Three telephone calls within a week between President George W. Bush and the Iraqi leadership underline the determination of the White House to see parliamentary elections take place on January 30 in spite of concerns over the turnout, according to officials and analysts in Washington.
Scott McClellan, the White House spokesman, said on Tuesday that in their latest conversation Mr Bush and Iyad Allawi, the interim Iraqi prime minister, were “making sure” that thetimetable set by the Iraqi election commission was holding.
No one expected the elections to be perfect, Mr McClellan added.
Mr Allawi, the US-favoured candidate in the elections, acknowledged in Baghdad that “some pockets” of Iraq would not be safe enough for people to vote, but that they should not be widespread.
Insurgents on Tuesday killed 20 people in Iraq. The incidents included an attack on a police headquarters in the Sunni town of Tikrit, killing seven officers, Reuters reports, and the killing of eight Iraqis in a minibus in Yussifiyah, just south of Baghdad. A gas pipeline between Kirkuk and Beiji refinery was also hit, according to Associated Press.
As the violence has intensified, Mr Bush also spoke to Mr Allawi last week, as well as to President Ghazi al-Yawar shortly after he suggested the elections should be delayed.
US military commanders say four of 18 provinces, mostly Sunni areas, are unsafe for voting at present. Some Sunni groups have called for a boycott. However, the clerical and political leadership of the Shia majority insists that the polls go ahead.
Diplomats said the US-led coalition in Iraq was looking at ways to secure a role for the Sunni Arabs in the drafting of a permanent constitution even if they emerge under-represented in the parliament chosen on January 30 because of low turnout.
The most important role of the future 275-member national assembly is to draft the constitution that is to be put to a national referendum by October. The US and the Iraqi election commission rejected proposals that parliamentary seats be added or set aside for unelected Sunnis. But diplomats said unelected Sunni leaders would be added to the committees drafting the constitution. Analysts in Washington said the main Shia parties and Grand Ayatollah Ali al-Sistani, the leading Shia cleric, were receptive to proposals that they co-opt eminent Sunnis into the drafting process. The US is also looking for the United Nations to play the leading advisory role on the drafting of the constitution. Sunni leaders will be offered seats in the cabinet regardless of how they do in the elections.

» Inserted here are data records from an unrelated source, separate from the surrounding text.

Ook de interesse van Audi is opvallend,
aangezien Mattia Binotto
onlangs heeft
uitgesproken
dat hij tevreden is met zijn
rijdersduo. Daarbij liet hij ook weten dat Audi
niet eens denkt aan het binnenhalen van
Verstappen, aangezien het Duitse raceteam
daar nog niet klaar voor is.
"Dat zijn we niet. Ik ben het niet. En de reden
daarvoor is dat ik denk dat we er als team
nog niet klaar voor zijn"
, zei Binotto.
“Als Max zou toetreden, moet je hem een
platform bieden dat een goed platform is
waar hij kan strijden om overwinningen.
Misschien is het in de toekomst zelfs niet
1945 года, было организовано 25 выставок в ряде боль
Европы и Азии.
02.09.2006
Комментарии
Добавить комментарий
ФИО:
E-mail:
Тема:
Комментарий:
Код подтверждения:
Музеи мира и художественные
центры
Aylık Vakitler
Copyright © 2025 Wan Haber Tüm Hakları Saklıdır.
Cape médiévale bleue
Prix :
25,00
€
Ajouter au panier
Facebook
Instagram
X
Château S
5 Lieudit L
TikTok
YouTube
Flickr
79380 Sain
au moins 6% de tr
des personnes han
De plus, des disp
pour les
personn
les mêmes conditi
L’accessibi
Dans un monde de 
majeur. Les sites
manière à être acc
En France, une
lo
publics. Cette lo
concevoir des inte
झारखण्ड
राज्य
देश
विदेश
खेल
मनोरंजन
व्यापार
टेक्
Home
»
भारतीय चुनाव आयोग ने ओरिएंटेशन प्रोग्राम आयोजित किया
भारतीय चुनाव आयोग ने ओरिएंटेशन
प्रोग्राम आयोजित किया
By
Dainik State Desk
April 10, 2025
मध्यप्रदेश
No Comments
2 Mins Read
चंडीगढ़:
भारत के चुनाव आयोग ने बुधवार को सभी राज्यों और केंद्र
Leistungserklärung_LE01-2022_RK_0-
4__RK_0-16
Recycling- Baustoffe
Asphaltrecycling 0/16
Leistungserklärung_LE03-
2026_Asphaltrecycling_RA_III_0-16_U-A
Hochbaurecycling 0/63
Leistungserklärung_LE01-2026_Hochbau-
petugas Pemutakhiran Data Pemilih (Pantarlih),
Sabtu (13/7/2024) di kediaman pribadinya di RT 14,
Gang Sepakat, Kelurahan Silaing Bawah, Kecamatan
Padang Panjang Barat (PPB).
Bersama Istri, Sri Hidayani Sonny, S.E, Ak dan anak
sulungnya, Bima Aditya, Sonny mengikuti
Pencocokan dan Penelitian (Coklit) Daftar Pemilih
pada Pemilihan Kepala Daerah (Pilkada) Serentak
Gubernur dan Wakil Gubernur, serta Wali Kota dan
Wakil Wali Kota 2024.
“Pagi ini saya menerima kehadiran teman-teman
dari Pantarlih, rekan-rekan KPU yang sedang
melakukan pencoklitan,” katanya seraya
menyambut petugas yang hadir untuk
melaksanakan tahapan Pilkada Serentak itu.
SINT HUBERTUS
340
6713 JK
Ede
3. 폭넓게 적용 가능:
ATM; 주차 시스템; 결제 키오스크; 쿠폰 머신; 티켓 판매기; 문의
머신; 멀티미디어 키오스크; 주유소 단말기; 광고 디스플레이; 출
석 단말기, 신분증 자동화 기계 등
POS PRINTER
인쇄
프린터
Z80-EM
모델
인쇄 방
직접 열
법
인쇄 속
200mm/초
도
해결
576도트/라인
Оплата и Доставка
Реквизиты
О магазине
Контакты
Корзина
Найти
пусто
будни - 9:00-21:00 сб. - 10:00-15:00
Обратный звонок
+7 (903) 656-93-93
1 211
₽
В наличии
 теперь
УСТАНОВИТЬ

The Shia list of candidates expected to win the largest number of votes is heavily influenced by religious figures, but two technocrats appear to be the most likely candidates for prime minister Hussein Shahrestani, a former nuclear scientist close to Ayatollah Sistani, and Adel Abdel-Mehdi, the finance minister who is also a senior official in the Supreme Council for the Islamic Revolution in Iraq.